Feel free to chip in your two cents — but it might cost you.

As hordes of celebs rushed to condemn accused sexual predator Harvey Weinstein and share their own tales of harassment and assault at his hands, two responses stood in stark contrast: Lindsay Lohan’s claim in a since-deleted Instagram video that she felt “very bad” for the disgraced producer, and designer Donna Karan’s questioning whether women were “asking for it by presenting all the sensuality and all the sexuality.”

After their comments stoked outrage, Lohan told the Daily Mail she was “saddened” by the Weinstein allegations and said accusers should report their experiences to the authorities. Karan apologized and insisted in a statement she’d been taken out of context — though a boycott of her DKNY label, with which she’s no longer affiliated, was already underway.

Lohan and Karan come from “positions of power” with massive followings, etiquette expert Thomas P. Farley pointed out, making a direct parallel to the workplace difficult. But plenty have weighed whether to chime in on a hot topic at work — especially with an unpopular opinion. Here’s what experts said about when and how to do it:

Avoid talking about these topics altogether. Most experts agree that polarizing issues like religion, politics and sex are a no-go at work. “Sit on it, forget about it, recognize it for what it is and just focus on your work,” leadership expert Todd Dewett told Moneyish.
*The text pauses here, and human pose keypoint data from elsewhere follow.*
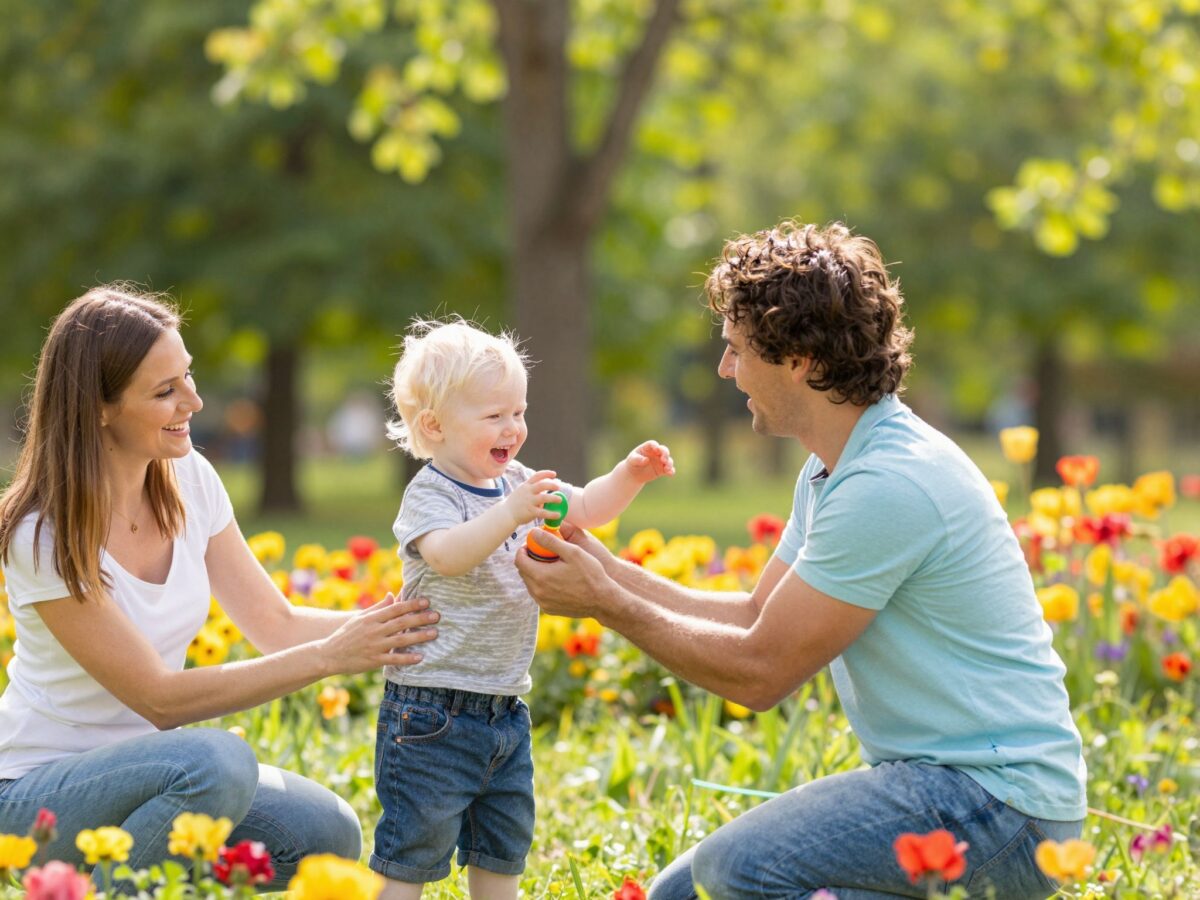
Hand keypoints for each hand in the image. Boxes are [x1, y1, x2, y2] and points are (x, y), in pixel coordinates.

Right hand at [318, 594, 438, 675]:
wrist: (328, 655)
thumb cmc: (346, 634)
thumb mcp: (360, 617)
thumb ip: (378, 607)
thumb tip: (393, 595)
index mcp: (371, 618)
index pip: (395, 609)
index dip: (412, 604)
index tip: (427, 602)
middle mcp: (374, 631)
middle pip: (401, 623)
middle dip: (420, 618)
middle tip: (437, 616)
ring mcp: (374, 646)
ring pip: (400, 640)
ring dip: (419, 637)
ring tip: (434, 633)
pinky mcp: (373, 661)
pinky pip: (393, 660)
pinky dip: (407, 659)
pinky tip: (420, 657)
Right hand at [503, 469, 562, 525]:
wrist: (506, 513)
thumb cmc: (517, 502)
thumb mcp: (523, 491)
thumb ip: (533, 488)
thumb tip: (549, 486)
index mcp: (526, 485)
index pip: (537, 476)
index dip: (546, 473)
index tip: (554, 474)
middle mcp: (527, 492)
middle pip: (541, 485)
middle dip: (551, 484)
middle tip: (558, 487)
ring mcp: (529, 501)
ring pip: (543, 498)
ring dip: (553, 498)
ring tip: (560, 499)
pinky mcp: (530, 512)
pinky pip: (543, 512)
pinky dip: (551, 514)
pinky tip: (558, 514)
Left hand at [515, 525, 615, 618]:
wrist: (603, 601)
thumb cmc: (591, 575)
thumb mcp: (573, 552)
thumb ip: (550, 541)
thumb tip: (533, 532)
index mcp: (540, 576)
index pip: (519, 560)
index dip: (523, 549)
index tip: (533, 544)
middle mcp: (538, 592)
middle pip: (523, 572)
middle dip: (529, 560)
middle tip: (543, 552)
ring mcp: (543, 602)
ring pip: (530, 583)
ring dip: (535, 572)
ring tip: (551, 565)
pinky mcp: (549, 609)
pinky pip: (539, 594)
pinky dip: (542, 585)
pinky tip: (556, 579)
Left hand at [624, 440, 674, 484]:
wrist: (634, 474)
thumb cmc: (632, 463)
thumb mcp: (632, 460)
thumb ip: (638, 459)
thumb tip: (646, 460)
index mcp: (647, 447)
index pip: (652, 444)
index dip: (655, 446)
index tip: (656, 449)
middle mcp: (656, 453)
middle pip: (663, 450)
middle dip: (665, 454)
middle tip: (663, 459)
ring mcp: (660, 461)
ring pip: (668, 460)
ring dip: (669, 463)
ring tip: (666, 468)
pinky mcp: (662, 470)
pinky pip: (669, 469)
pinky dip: (671, 471)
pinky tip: (670, 473)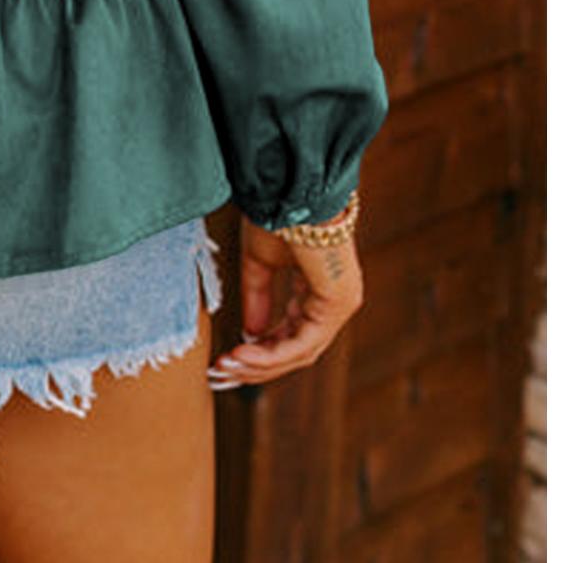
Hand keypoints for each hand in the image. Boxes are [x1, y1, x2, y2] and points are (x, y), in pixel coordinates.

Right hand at [207, 213, 363, 388]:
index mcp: (318, 290)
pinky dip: (272, 354)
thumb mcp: (261, 261)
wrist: (292, 189)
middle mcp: (334, 302)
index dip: (260, 352)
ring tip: (227, 365)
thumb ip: (258, 296)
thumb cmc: (280, 213)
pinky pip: (304, 342)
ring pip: (299, 352)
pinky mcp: (337, 303)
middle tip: (222, 373)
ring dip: (260, 365)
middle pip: (296, 350)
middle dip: (257, 366)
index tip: (228, 359)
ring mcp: (339, 304)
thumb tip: (250, 334)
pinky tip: (243, 355)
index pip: (292, 334)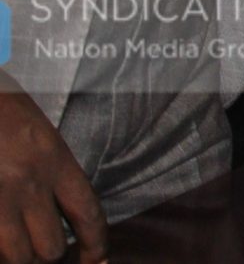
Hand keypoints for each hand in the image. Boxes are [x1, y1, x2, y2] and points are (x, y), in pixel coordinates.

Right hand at [0, 84, 105, 263]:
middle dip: (46, 254)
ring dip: (15, 256)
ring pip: (17, 257)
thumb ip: (50, 165)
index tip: (96, 260)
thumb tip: (58, 204)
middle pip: (51, 247)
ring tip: (11, 241)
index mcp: (51, 157)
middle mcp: (26, 182)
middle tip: (37, 246)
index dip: (96, 244)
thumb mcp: (34, 128)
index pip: (88, 213)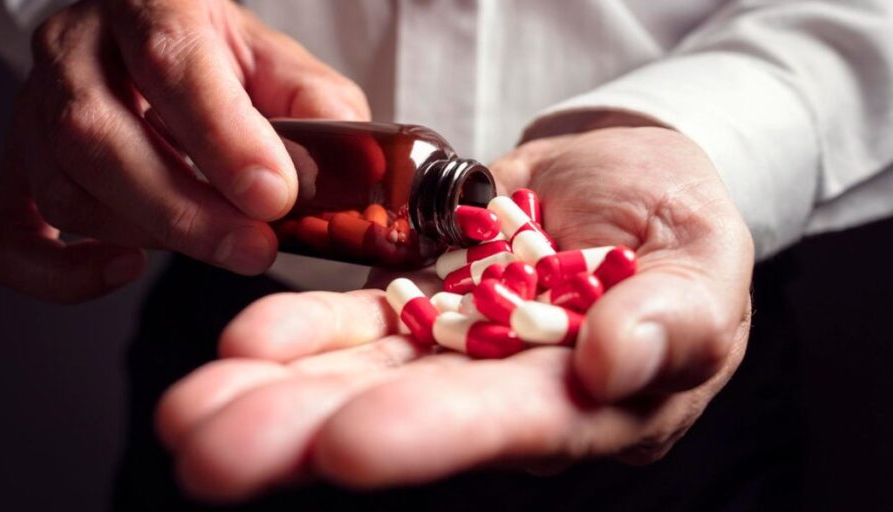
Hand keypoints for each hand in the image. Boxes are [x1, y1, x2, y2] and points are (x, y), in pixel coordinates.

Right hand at [0, 0, 369, 302]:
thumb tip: (349, 174)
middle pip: (100, 135)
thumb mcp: (283, 67)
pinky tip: (121, 270)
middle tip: (253, 248)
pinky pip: (9, 234)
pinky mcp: (20, 166)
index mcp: (149, 2)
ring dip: (148, 235)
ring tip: (220, 243)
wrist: (158, 45)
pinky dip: (60, 273)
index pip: (172, 62)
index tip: (273, 196)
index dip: (222, 138)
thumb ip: (321, 112)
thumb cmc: (223, 63)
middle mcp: (76, 49)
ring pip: (65, 186)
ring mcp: (35, 109)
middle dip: (185, 210)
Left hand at [156, 126, 753, 502]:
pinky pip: (356, 320)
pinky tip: (241, 346)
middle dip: (309, 434)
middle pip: (408, 417)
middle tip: (212, 455)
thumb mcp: (705, 260)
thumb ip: (677, 315)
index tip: (349, 444)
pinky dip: (301, 331)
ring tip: (187, 416)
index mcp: (593, 402)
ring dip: (275, 393)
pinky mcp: (421, 301)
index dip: (433, 434)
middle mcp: (510, 390)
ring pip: (361, 375)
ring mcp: (456, 346)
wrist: (626, 177)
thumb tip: (619, 363)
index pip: (513, 424)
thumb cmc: (685, 223)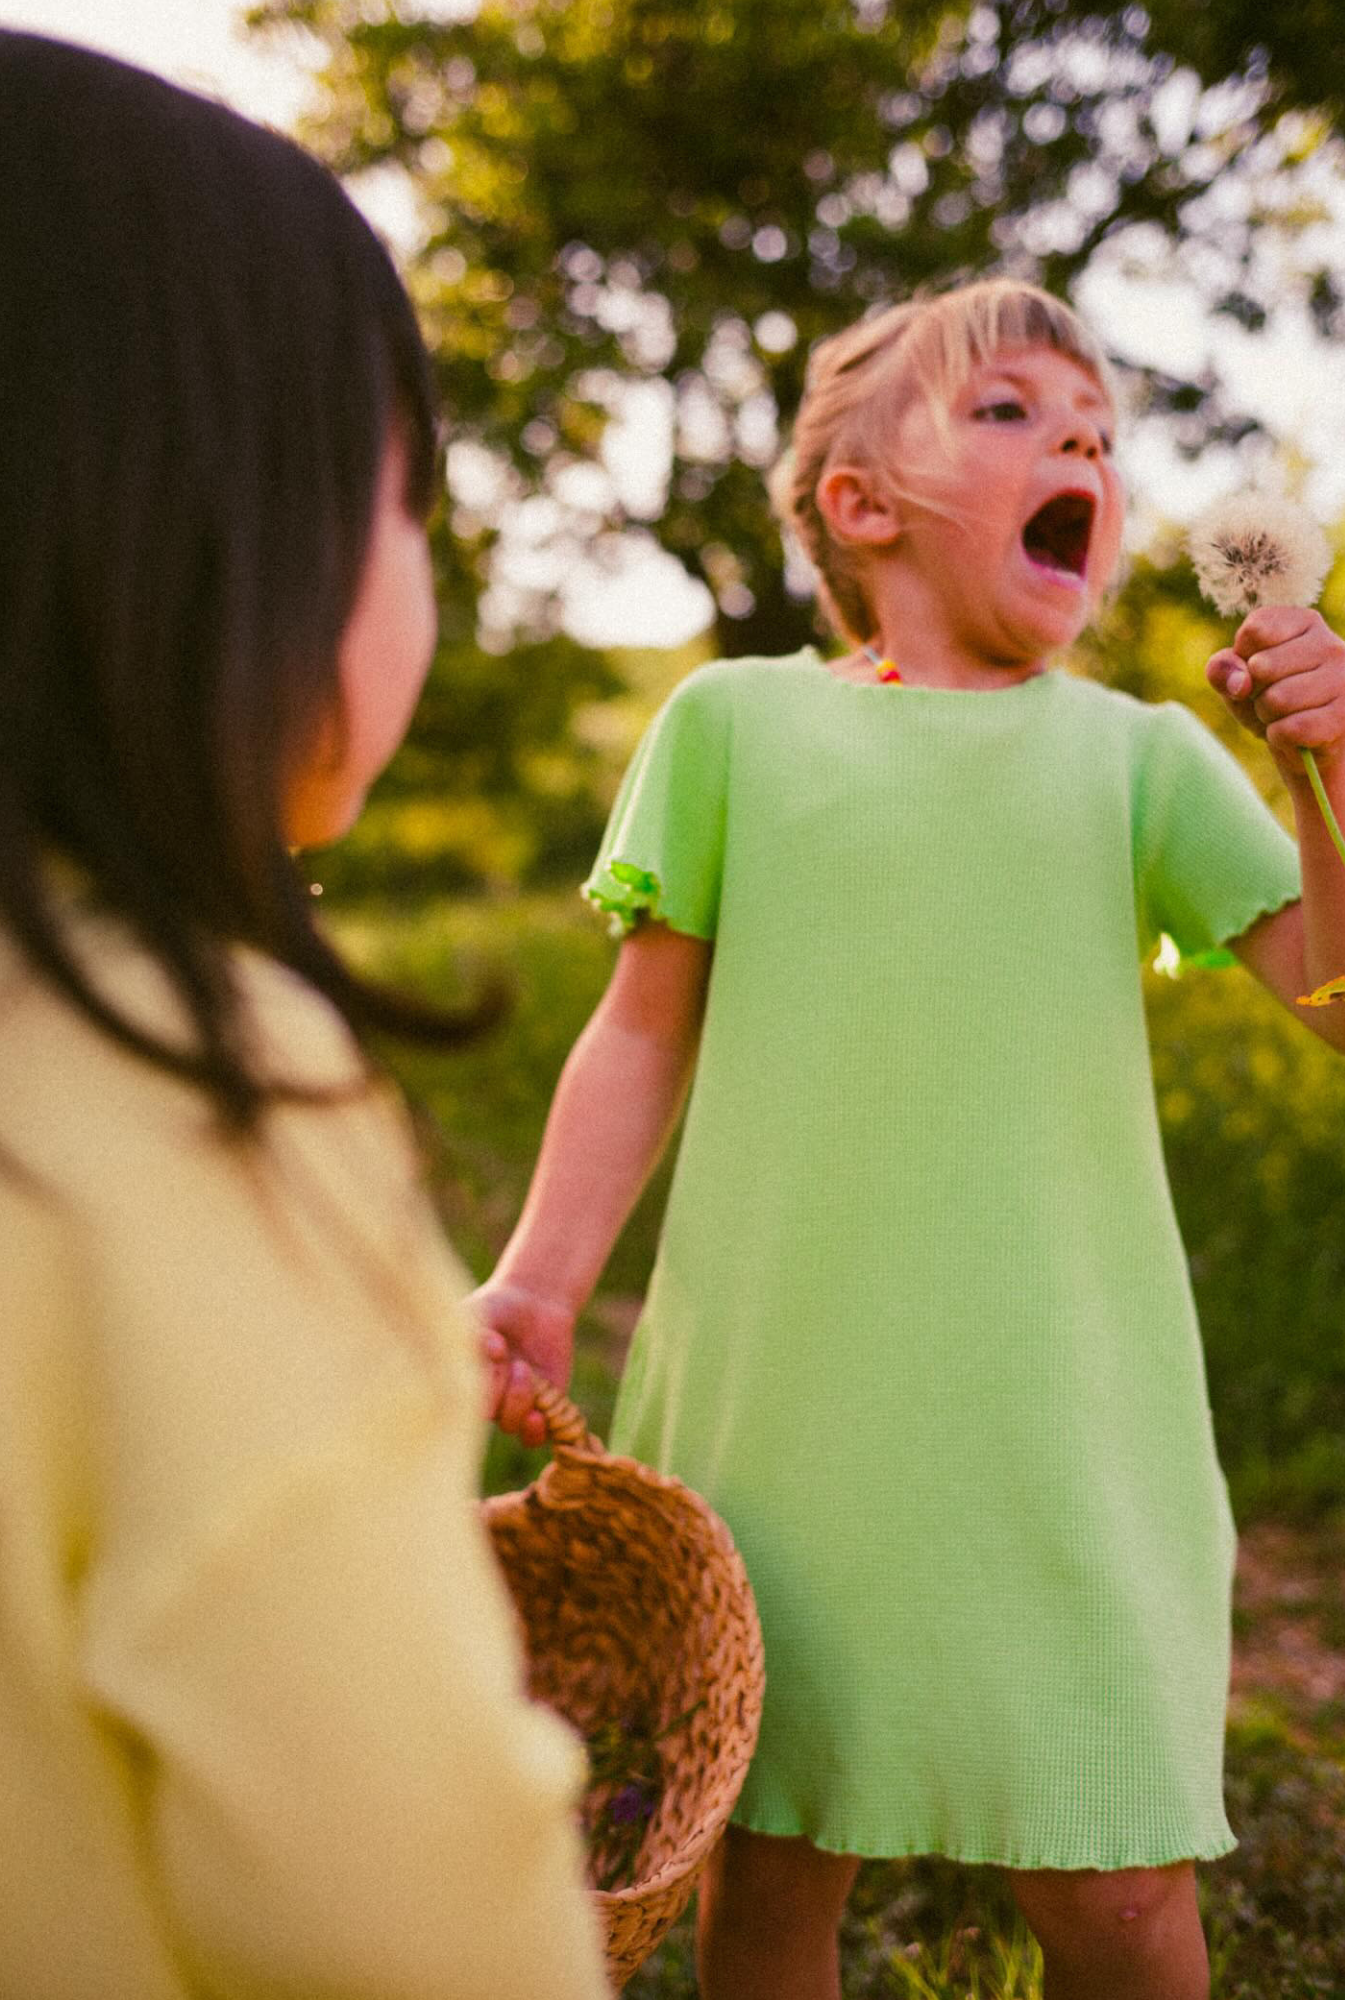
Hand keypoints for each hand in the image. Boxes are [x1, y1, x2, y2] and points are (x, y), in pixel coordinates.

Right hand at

Pick your battles. Beyond those topics, ask yourself, “does this matter, how important is it, how much am I willing to spend on it, before you jump in,” leadership expert Todd Dewett told Moneyish. You might consider speaking out on something that has an effect on you or your job, or on an ongoing situation as opposed to an isolated incident, said business communications expert Barbara Pachter. “If you become somebody who picks a battle on every little thing, you lose credibility,” she said. Make sure you’re not just reacting to feeling hurt or upset, added Denise Spatafora, a business strategist and consultant.

Realize it can be important to speak up, especially with respect to racism, sexism and other workplace injustices, Farley said. “In those instances … there’s no question that someone who has integrity needs to speak up, and I do think that there’s strength in numbers.” If you’re just starting your career and lack the confidence to speak up, look for allies to help, he added.

Also read: Here’s what to do if you’ve been sexually harassed at work

Speak with purpose. Think about “what is your intention, what is your goal … and how do you say it in a way someone can hear it,” Spatafora said. “Do you want to spew? Is that your intention? Because that’s probably a reaction.”

Ask clarifying questions. Try to learn about the other side by asking “clarifying questions,” Protocol School of Washington president Pamela Eyring told Moneyish. “Maybe it’ll persuade you and maybe it won’t,” she said. “But at least you will have asked and you won’t put your head in the sand.”

If you’re a high-performing employee, said Dewett, you might escape unscathed after joining a hot-topic discussion — so long as you “know how to communicate in a way that does not present your view as opposing them, but simply sharing a different perspective.”